IDS Study 859, December 2007

Disciplinary procedures

  • Outlines the principles that underpin disciplinary procedures

  • Defines the types of misconduct covered in employers’ policies

  • Explains how to investigate allegations of misconduct and run disciplinary hearings

  • Looks at the sanctions available to employers and the appeals process

  • Summarises the current legal situation and the Acas code of practice

  • Draws on research from the procedures in place at 50 organisations

Disciplinary procedures are as much about preventing problems arising or nipping them in the bud as they are about dealing with misconduct. They aim to encourage good behaviour, honesty and a high standard of work. But when employees step out of line, employers have to act quickly to protect their good name, the efficiency of the business and the rights and safety of other workers.

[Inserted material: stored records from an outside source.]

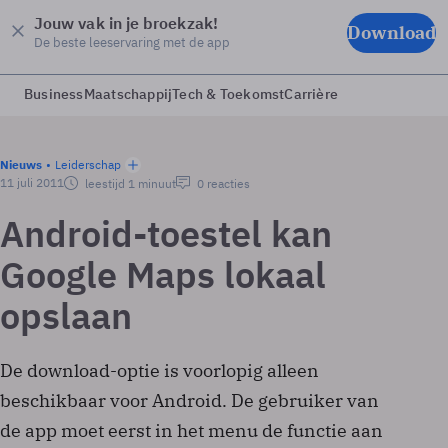
Jouw vak in je broekzak!
Download
De beste leeservaring met de app
Business
Maatschappij
Tech & Toekomst
Carrière
Nieuws
Leiderschap
11 juli 2011
leestijd 1 minuut
0 reacties
Android-toestel kan
Google Maps lokaal
opslaan
De download-optie is voorlopig alleen
beschikbaar voor Android. De gebruiker van
de app moet eerst in het menu de functie aan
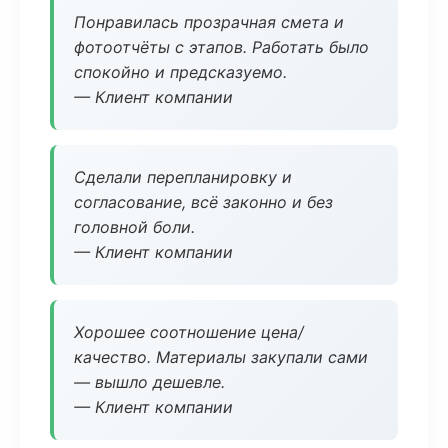
Понравилась прозрачная смета и
фотоотчёты с этапов. Работать было
спокойно и предсказуемо.
— Клиент компании
Сделали перепланировку и
согласование, всё законно и без
головной боли.
— Клиент компании
Хорошее соотношение цена/
качество. Материалы закупали сами
— вышло дешевле.
— Клиент компании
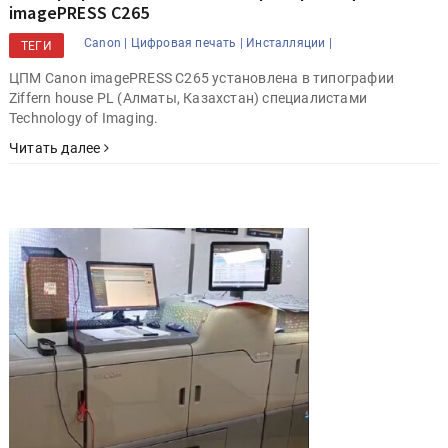
imagePRESS C265
Canon |
Цифровая печать |
Инсталляции |
ТЕГИ
ЦПМ Canon imagePRESS C265 установлена в типографии
Ziffern house PL (Алматы, Казахстан) специалистами
Technology of Imaging.
Читать далее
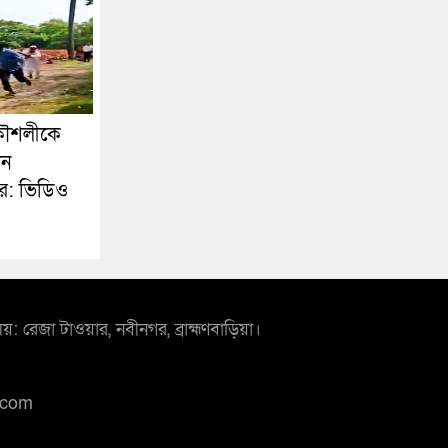
কৌশলীকে
েন
ার: ভিডিও
লয়: রেজা টাওয়ার, নবীনগর, ব্রাহ্মণবাড়িয়া।
.com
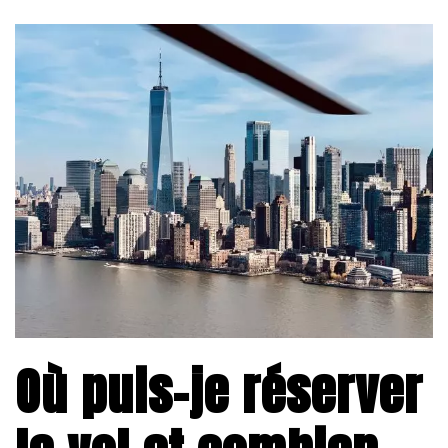
Où puis-je réserver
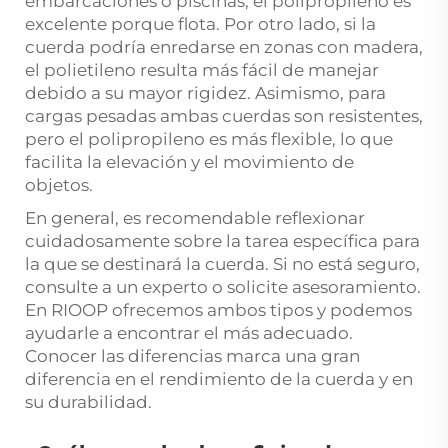
embarcaciones o piscinas, el polipropileno es
excelente porque flota. Por otro lado, si la
cuerda podría enredarse en zonas con madera,
el polietileno resulta más fácil de manejar
debido a su mayor rigidez. Asimismo, para
cargas pesadas ambas cuerdas son resistentes,
pero el polipropileno es más flexible, lo que
facilita la elevación y el movimiento de
objetos.
En general, es recomendable reflexionar
cuidadosamente sobre la tarea específica para
la que se destinará la cuerda. Si no está seguro,
consulte a un experto o solicite asesoramiento.
En RIOOP ofrecemos ambos tipos y podemos
ayudarle a encontrar el más adecuado.
Conocer las diferencias marca una gran
diferencia en el rendimiento de la cuerda y en
su durabilidad.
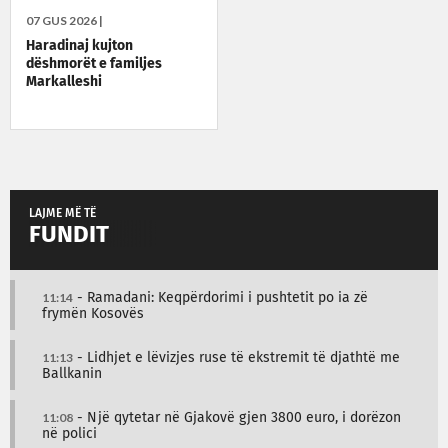
07 GUS 2026 |
Haradinaj kujton
dëshmorët e familjes
Markalleshi
LAJME MË TË
FUNDIT
11:14
- Ramadani: Keqpërdorimi i pushtetit po ia zë
frymën Kosovës
11:13
- Lidhjet e lëvizjes ruse të ekstremit të djathtë me
Ballkanin
11:08
- Një qytetar në Gjakovë gjen 3800 euro, i dorëzon
në polici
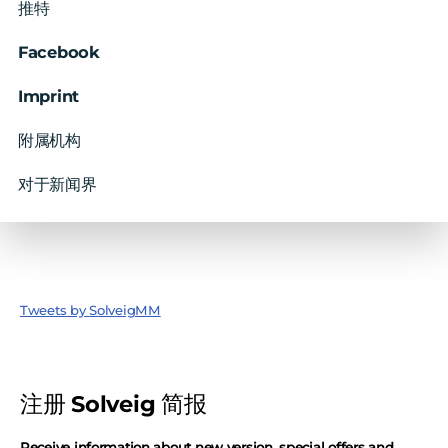
推特
Facebook
Imprint
附属机构
对于新闻界
Tweets by SolveigMM
注册 Solveig 简报
Receive information about new version, special offers and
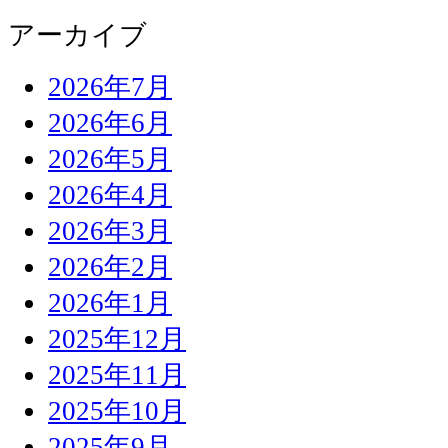
アーカイブ
2026年7月
2026年6月
2026年5月
2026年4月
2026年3月
2026年2月
2026年1月
2025年12月
2025年11月
2025年10月
2025年9月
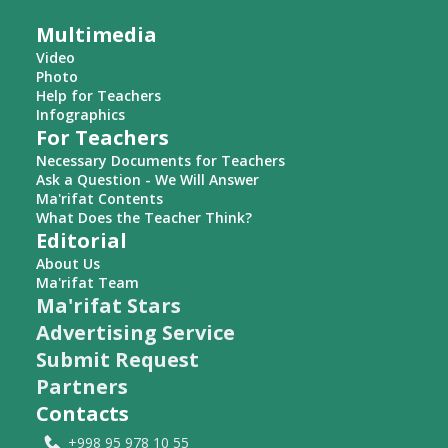
Multimedia
Video
Photo
Help for Teachers
Infographics
For Teachers
Necessary Documents for Teachers
Ask a Question - We Will Answer
Ma'rifat Contents
What Does the Teacher Think?
Editorial
About Us
Ma'rifat Team
Ma'rifat Stars
Advertising Service
Submit Request
Partners
Contacts
+998 95 978 10 55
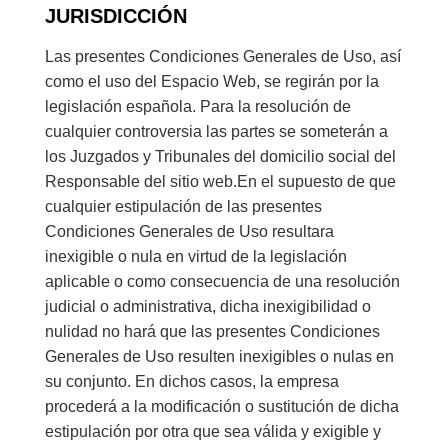
JURISDICCIÓN
Las presentes Condiciones Generales de Uso, así
como el uso del Espacio Web, se regirán por la
legislación española. Para la resolución de
cualquier controversia las partes se someterán a
los Juzgados y Tribunales del domicilio social del
Responsable del sitio web.En el supuesto de que
cualquier estipulación de las presentes
Condiciones Generales de Uso resultara
inexigible o nula en virtud de la legislación
aplicable o como consecuencia de una resolución
judicial o administrativa, dicha inexigibilidad o
nulidad no hará que las presentes Condiciones
Generales de Uso resulten inexigibles o nulas en
su conjunto. En dichos casos, la empresa
procederá a la modificación o sustitución de dicha
estipulación por otra que sea válida y exigible y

For first and minor offences, employers may choose to deal with misconduct informally, perhaps through counselling or training. But employees are made aware that any further misconduct will almost certainly lead to formal disciplinary action being taken.

Disciplinary procedures allow for severe sanctions to be taken for persistent or serious offenders. Employers can withhold pay increments, demote or suspend employees. Ultimately, they can dismiss employees if their conduct fails to improve, and, in cases of gross misconduct, sack them on the spot.

Currently, employers’ disciplinary procedures follow the Employment Act 2002 (EA) and Employment Act 2002 (Dispute Resolution) Regulations 2004. However, in response to widespread dissatisfaction with the way the dispute resolution procedures are working, the Government is considering new legislation.